Walter ordered a fresh Diet Coke and Billy’s special swordfish steak with everything-the salad and potatoes too. He was hungry at last. And he was thinking, “They all got sisters.”
St. John
The chase was easy. The path well traveled. It was a foregone conclusion that he would find what he was looking for. At the heart of it all lay what people call “intuition.” Walter understood intuition as hidden calculation, invisible counting, and weighing. It made some card players rich, told goalies where to stick the glove without ever seeing the shot, drove scientific breakthroughs. As Walter had tried to explain to Billy and Ike, the conscious mind can’t find or control the place where these calculations are made.
Intuitive people get results through a one-way door in the mind. This worked better for some than others. Walter believed that to fully exploit intuition, people needed intelligence. What’s more, high intelligence plus intuition equals genius. True, people of average intelligence also have hunches and often know how to play them. Walter considered himself an average man with better-than-average hunches.

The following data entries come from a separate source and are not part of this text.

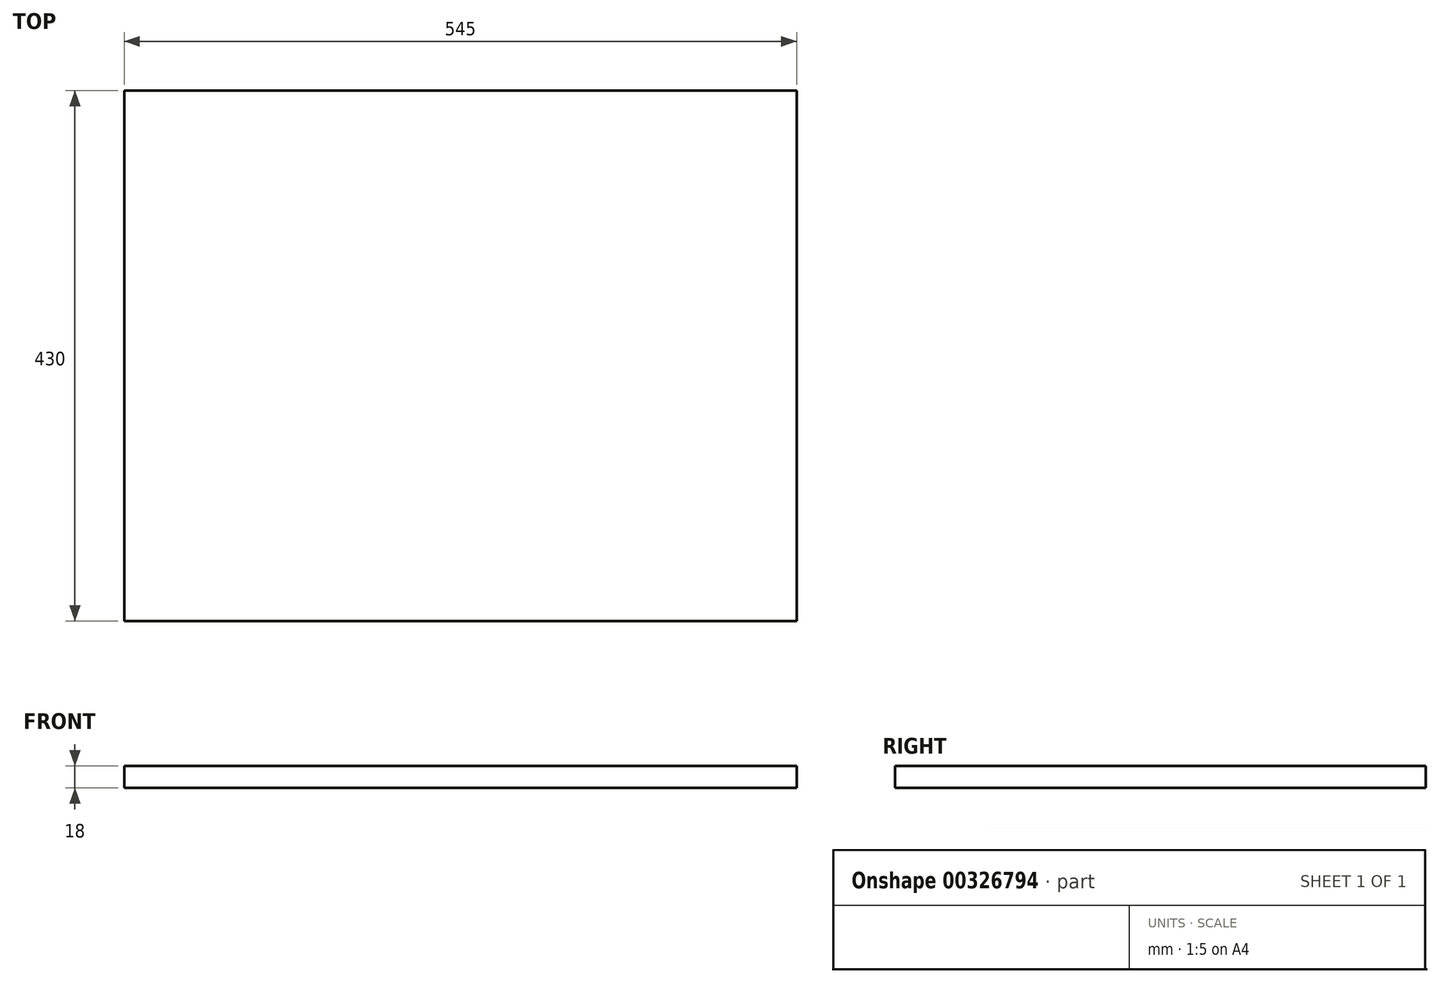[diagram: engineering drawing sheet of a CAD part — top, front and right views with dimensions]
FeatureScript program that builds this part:
annotation { "Feature Type Name" : "Feature", "Feature Type Description" : "" }
export const myFeature = defineFeature(function(context is Context, id is Id, definition is map)
    precondition{}
    {
        {
            var Q0;
            Q0=qCreatedBy(makeId("Top.planeOp"),FACE);
            var sketch = newSketch(context, id + "F0", { "sketchPlane" : qUnion([Q0])});
            skLineSegment(sketch, "E0.bottom", {"start": v(0, 0) * mm, "end": v(545, 0) * mm});
            skLineSegment(sketch, "E0.top", {"start": v(0, 430) * mm, "end": v(545, 430) * mm});
            skLineSegment(sketch, "E0.left", {"start": v(0, 0) * mm, "end": v(0, 430) * mm});
            skLineSegment(sketch, "E0.right", {"start": v(545, 0) * mm, "end": v(545, 430) * mm});
            skSolve(sketch);
        }
        {
            var Q0;
            Q0=qSketchRegion(id+"F0",true);
            extrude(context, id + "F1", {"entities" : qUnion([Q0]), "depth" : 18 * mm});
        }
    });
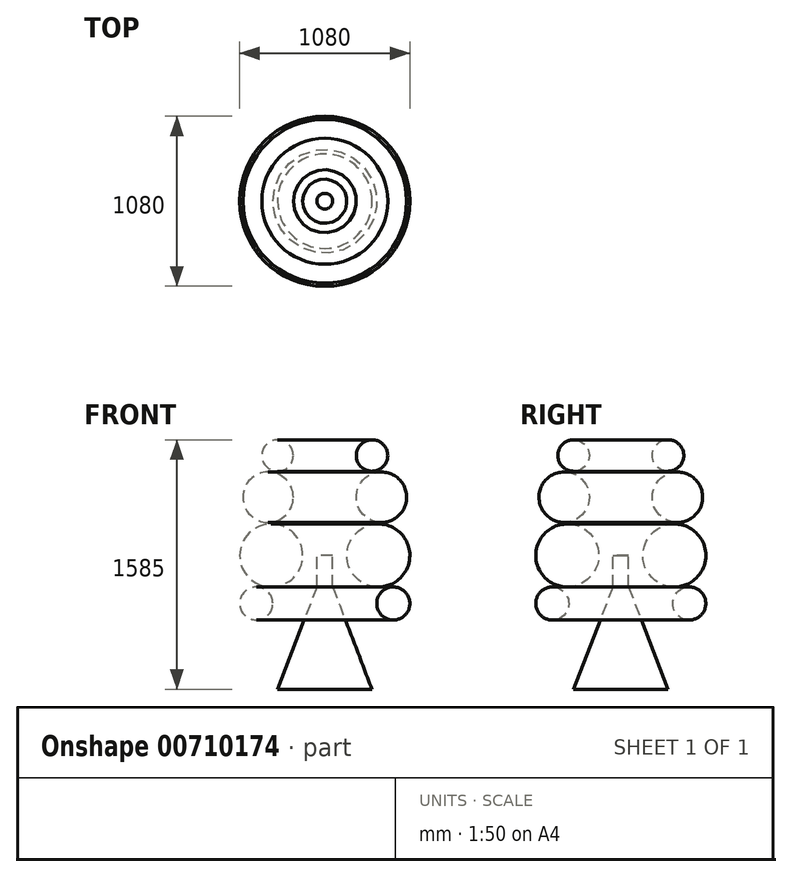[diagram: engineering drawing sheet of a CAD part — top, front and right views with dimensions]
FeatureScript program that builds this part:
annotation { "Feature Type Name" : "Feature", "Feature Type Description" : "" }
export const myFeature = defineFeature(function(context is Context, id is Id, definition is map)
    precondition{}
    {
        {
            var Q0;
            Q0=qCreatedBy(makeId("Front.planeOp"),FACE);
            var sketch = newSketch(context, id + "F0", { "sketchPlane" : qUnion([Q0])});
            skCircle(sketch, "E0", {"center": v(-340, 0) * mm, "radius": 200 * mm});
            skLineSegment(sketch, "E1", {"start": v(-340, 0) * mm, "end": v(0, 0) * mm});
            skLineSegment(sketch, "E2", {"start": v(0, 0) * mm, "end": v(0, 197.46) * mm});
            skSolve(sketch);
        }
        {
            var Q0;
            Q0=makeQuery(id+"F0.imprint","IMPRINT",FACE,{"disambiguationData":[TD([[makeQuery(id+"F0.imprint","IMPRINT",EDGE,{"derivedFrom":sQuery(id+"F0.wireOp",EDGE,"E0")}),1.0]])]});
            var Q1;
            Q1=sQuery(id+"F0.wireOp",EDGE,"E2");
            revolve(context, id + "F1", {"surfaceOperationType" : NewSurfaceOperationType.NEW, "entities" : qUnion([Q0]), "axis" : qUnion([Q1]), "revolveType" : RevolveType.FULL});
        }
        {
            var Q0;
            Q0=qCreatedBy(makeId("Front.planeOp"),FACE);
            var sketch = newSketch(context, id + "F2", { "sketchPlane" : qUnion([Q0])});
            skCircle(sketch, "E3", {"center": v(-435, -305) * mm, "radius": 105 * mm});
            skSolve(sketch);
        }
        {
            var Q0;
            Q0=makeQuery(id+"F2.imprint","IMPRINT",FACE,{"disambiguationData":[TD([[makeQuery(id+"F2.imprint","IMPRINT",EDGE,{"derivedFrom":sQuery(id+"F2.wireOp",EDGE,"E3")}),1.0]])]});
            var Q1;
            Q1=sQuery(id+"F0.wireOp",EDGE,"E2");
            revolve(context, id + "F3", {"surfaceOperationType" : NewSurfaceOperationType.NEW, "entities" : qUnion([Q0]), "axis" : qUnion([Q1]), "revolveType" : RevolveType.FULL});
        }
        {
            var Q0;
            Q0=qCreatedBy(makeId("Front.planeOp"),FACE);
            var sketch = newSketch(context, id + "F4", { "sketchPlane" : qUnion([Q0])});
            skCircle(sketch, "E4", {"center": v(-360, 370) * mm, "radius": 160 * mm});
            skSolve(sketch);
        }
        {
            var Q0;
            Q0=makeQuery(id+"F4.imprint","IMPRINT",FACE,{"disambiguationData":[TD([[makeQuery(id+"F4.imprint","IMPRINT",EDGE,{"derivedFrom":sQuery(id+"F4.wireOp",EDGE,"E4")}),1.0]])]});
            var Q1;
            Q1=sQuery(id+"F0.wireOp",EDGE,"E2");
            revolve(context, id + "F5", {"surfaceOperationType" : NewSurfaceOperationType.NEW, "entities" : qUnion([Q0]), "axis" : qUnion([Q1]), "revolveType" : RevolveType.FULL});
        }
        {
            var Q0;
            Q0=qCreatedBy(makeId("Front.planeOp"),FACE);
            var sketch = newSketch(context, id + "F6", { "sketchPlane" : qUnion([Q0])});
            skCircle(sketch, "E5", {"center": v(-300, 635) * mm, "radius": 100 * mm});
            skSolve(sketch);
        }
        {
            var Q0;
            Q0=makeQuery(id+"F6.imprint","IMPRINT",FACE,{"disambiguationData":[TD([[makeQuery(id+"F6.imprint","IMPRINT",EDGE,{"derivedFrom":sQuery(id+"F6.wireOp",EDGE,"E5")}),1.0]])]});
            var Q1;
            Q1=sQuery(id+"F0.wireOp",EDGE,"E2");
            revolve(context, id + "F7", {"surfaceOperationType" : NewSurfaceOperationType.NEW, "entities" : qUnion([Q0]), "axis" : qUnion([Q1]), "revolveType" : RevolveType.FULL});
        }
        {
            var Q0;
            Q0=qCreatedBy(makeId("Front.planeOp"),FACE);
            var sketch = newSketch(context, id + "F8", { "sketchPlane" : qUnion([Q0])});
            skLineSegment(sketch, "E6", {"start": v(0, 0) * mm, "end": v(0, -850) * mm});
            skLineSegment(sketch, "E7", {"start": v(-300, -850) * mm, "end": v(0, -850) * mm});
            skLineSegment(sketch, "E8", {"start": v(-300, -850) * mm, "end": v(-50, -200) * mm});
            skLineSegment(sketch, "E9", {"start": v(-50, 0) * mm, "end": v(-50, -200) * mm});
            skLineSegment(sketch, "E10", {"start": v(-50, 0) * mm, "end": v(0, 0) * mm});
            skSolve(sketch);
        }
        {
            var Q0;
            Q0=makeQuery(id+"F8.imprint","IMPRINT",FACE,{"disambiguationData":[TD([[makeQuery(id+"F8.imprint","IMPRINT",EDGE,{"derivedFrom":sQuery(id+"F8.wireOp",EDGE,"E6")}),-1.0]])]});
            var Q1;
            Q1=sQuery(id+"F8.wireOp",EDGE,"E6");
            revolve(context, id + "F9", {"surfaceOperationType" : NewSurfaceOperationType.NEW, "entities" : qUnion([Q0]), "axis" : qUnion([Q1]), "revolveType" : RevolveType.FULL});
        }
    });
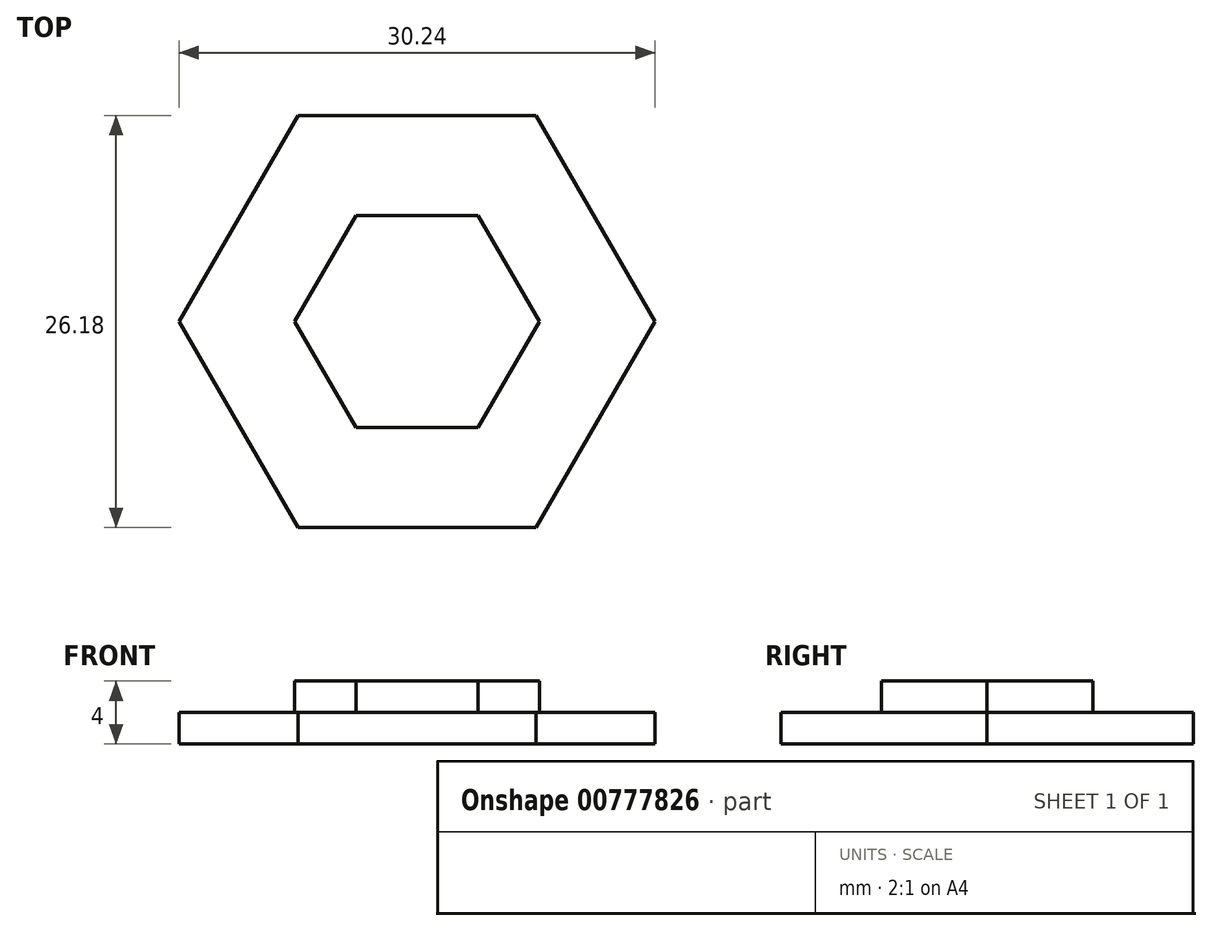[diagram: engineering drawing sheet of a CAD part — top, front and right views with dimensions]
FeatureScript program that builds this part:
annotation { "Feature Type Name" : "Feature", "Feature Type Description" : "" }
export const myFeature = defineFeature(function(context is Context, id is Id, definition is map)
    precondition{}
    {
        {
            var Q0;
            Q0=qCreatedBy(makeId("Top.planeOp"),FACE);
            var sketch = newSketch(context, id + "F0", { "sketchPlane" : qUnion([Q0])});
            skCircle(sketch, "E0.cCircle", {"center": v(0, 0) * mm, "radius": 13.1 * mm, "construction": true});
            skLineSegment(sketch, "E0.0", {"start": v(-7.56, 13.1) * mm, "end": v(7.56, 13.1) * mm});
            skLineSegment(sketch, "E0.1", {"start": v(7.56, 13.1) * mm, "end": v(15.12, 0) * mm});
            skLineSegment(sketch, "E0.2", {"start": v(15.12, 0) * mm, "end": v(7.56, -13.1) * mm});
            skLineSegment(sketch, "E0.3", {"start": v(7.56, -13.1) * mm, "end": v(-7.56, -13.1) * mm});
            skLineSegment(sketch, "E0.4", {"start": v(-7.56, -13.1) * mm, "end": v(-15.12, 0) * mm});
            skLineSegment(sketch, "E0.5", {"start": v(-15.12, 0) * mm, "end": v(-7.56, 13.1) * mm});
            skPoint(sketch, "E0.0.midPoint", {"position": v(0, 13.1) * mm});
            skSolve(sketch);
        }
        {
            var Q0;
            Q0=makeQuery(id+"F0.imprint","IMPRINT",FACE,{"disambiguationData":[TD([[makeQuery(id+"F0.imprint","IMPRINT",EDGE,{"derivedFrom":sQuery(id+"F0.wireOp",EDGE,"E0.0")}),-1.0]])]});
            extrude(context, id + "F1", {"entities" : qUnion([Q0]), "depth" : 2 * mm, "offsetDistance" : 25.4 * mm});
        }
        {
            var Q0;
            Q0=makeQuery(id+"F1.opExtrude","CAP_FACE",FACE,{"disambiguationData":[OSD([sQuery(id+"F0.wireOp",EDGE,"E0.0"),sQuery(id+"F0.wireOp",EDGE,"E0.1"),sQuery(id+"F0.wireOp",EDGE,"E0.2"),sQuery(id+"F0.wireOp",EDGE,"E0.3"),sQuery(id+"F0.wireOp",EDGE,"E0.4"),sQuery(id+"F0.wireOp",EDGE,"E0.5")])],"isStart":false});
            var sketch = newSketch(context, id + "F2", { "sketchPlane" : qUnion([Q0])});
            skCircle(sketch, "E1.cCircle", {"center": v(0, 0) * mm, "radius": 6.73 * mm, "construction": true});
            skLineSegment(sketch, "E1.0", {"start": v(-3.88, 6.73) * mm, "end": v(3.88, 6.73) * mm});
            skLineSegment(sketch, "E1.1", {"start": v(3.88, 6.73) * mm, "end": v(7.77, 0) * mm});
            skLineSegment(sketch, "E1.2", {"start": v(7.77, 0) * mm, "end": v(3.88, -6.73) * mm});
            skLineSegment(sketch, "E1.3", {"start": v(3.88, -6.73) * mm, "end": v(-3.88, -6.73) * mm});
            skLineSegment(sketch, "E1.4", {"start": v(-3.88, -6.73) * mm, "end": v(-7.77, 0) * mm});
            skLineSegment(sketch, "E1.5", {"start": v(-7.77, 0) * mm, "end": v(-3.88, 6.73) * mm});
            skPoint(sketch, "E1.0.midPoint", {"position": v(0, 6.73) * mm});
            skSolve(sketch);
        }
        {
            var Q0;
            Q0=makeQuery(id+"F2.imprint","IMPRINT",FACE,{"disambiguationData":[TD([[makeQuery(id+"F2.imprint","IMPRINT",EDGE,{"derivedFrom":sQuery(id+"F2.wireOp",EDGE,"E1.0")}),-1.0]])]});
            extrude(context, id + "F3", {"entities" : qUnion([Q0]), "operationType" : NewBodyOperationType.ADD, "depth" : 2 * mm, "offsetDistance" : 25.4 * mm});
        }
        {
            var Q0;
            Q0=makeQuery(id+"F1.opExtrude","CAP_FACE",FACE,{"disambiguationData":[OSD([sQuery(id+"F0.wireOp",EDGE,"E0.0"),sQuery(id+"F0.wireOp",EDGE,"E0.1"),sQuery(id+"F0.wireOp",EDGE,"E0.2"),sQuery(id+"F0.wireOp",EDGE,"E0.3"),sQuery(id+"F0.wireOp",EDGE,"E0.4"),sQuery(id+"F0.wireOp",EDGE,"E0.5")])],"isStart":true});
            var sketch = newSketch(context, id + "F4", { "sketchPlane" : qUnion([Q0])});
            skCircle(sketch, "E2", {"center": v(0, 13.1) * mm, "radius": 5.38 * mm});
            skCircle(sketch, "E3", {"center": v(0, 13.1) * mm, "radius": 2.94 * mm});
            skSolve(sketch);
        }
        {
            var Q0;
            Q0=sQuery(id+"F4.wireOp",EDGE,"E2");
            var Q1;
            Q1=sQuery(id+"F4.wireOp",EDGE,"E3");
            extrude(context, id + "F5", {"bodyType" : ToolBodyType.SURFACE, "surfaceEntities" : qUnion([Q0, Q1]), "oppositeDirection" : true, "depth" : 2 * mm, "offsetDistance" : 25.4 * mm});
        }
    });
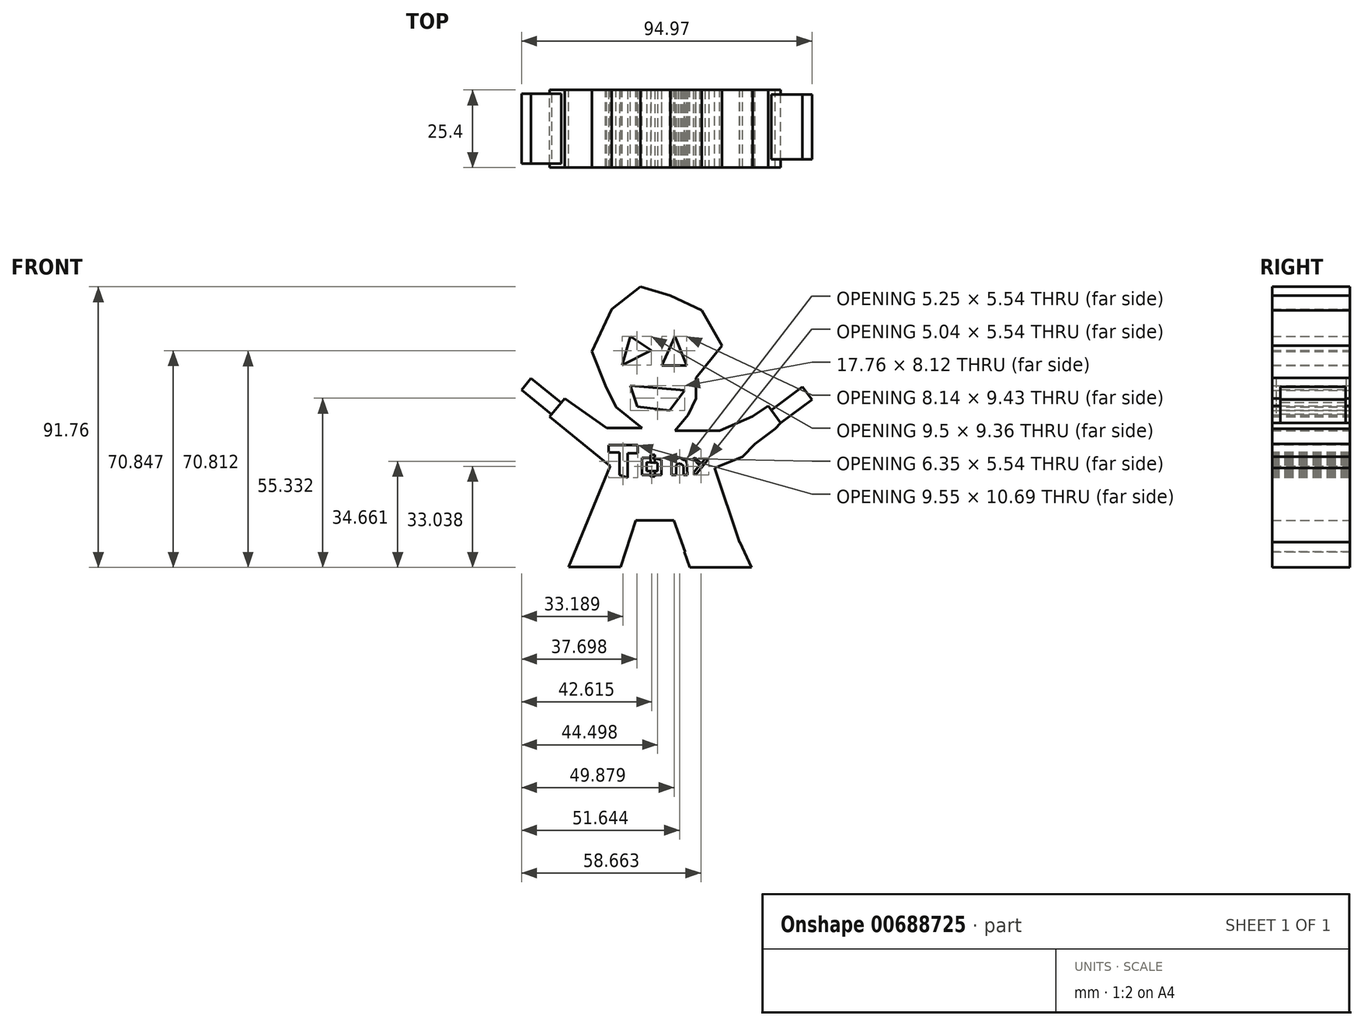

These skills and the resources he nurtured in thirty years spent finding people gave him a great advantage over cops and associated freelancers. He was confident of that. He faced no bureaucracy or any of the other multitudes of institutions that claim to be so vital to human sociology, yet more often than not are designed primarily to make things harder than need be. He worked without warrants, court orders, or permission, unshackled by rules. He encountered none of the legal, political, or jurisdictional red tape (priding himself on actually knowing the origin of the term) that plagued law enforcement. Most of all, when he thought about what made him a success he credited much of it to the simple fact that he knew what he was doing. His natural affinity for the process, going all the way back to Freddy Russo in Saigon, was only sharpened by years of experience. He wasn’t quite able to recognize it, let alone have such feelings see the light of day, but deep inside he knew he loved it. The plane rides, the long drives to the middle of nowhere, the finest hotels in the capital cities of the world and the cheap ones in towns nobody wanted to spend time in. He loved the solitude, the privacy, the assurance of being alone, the certainty he could not possibly run into anyone who knew him. Especially himself.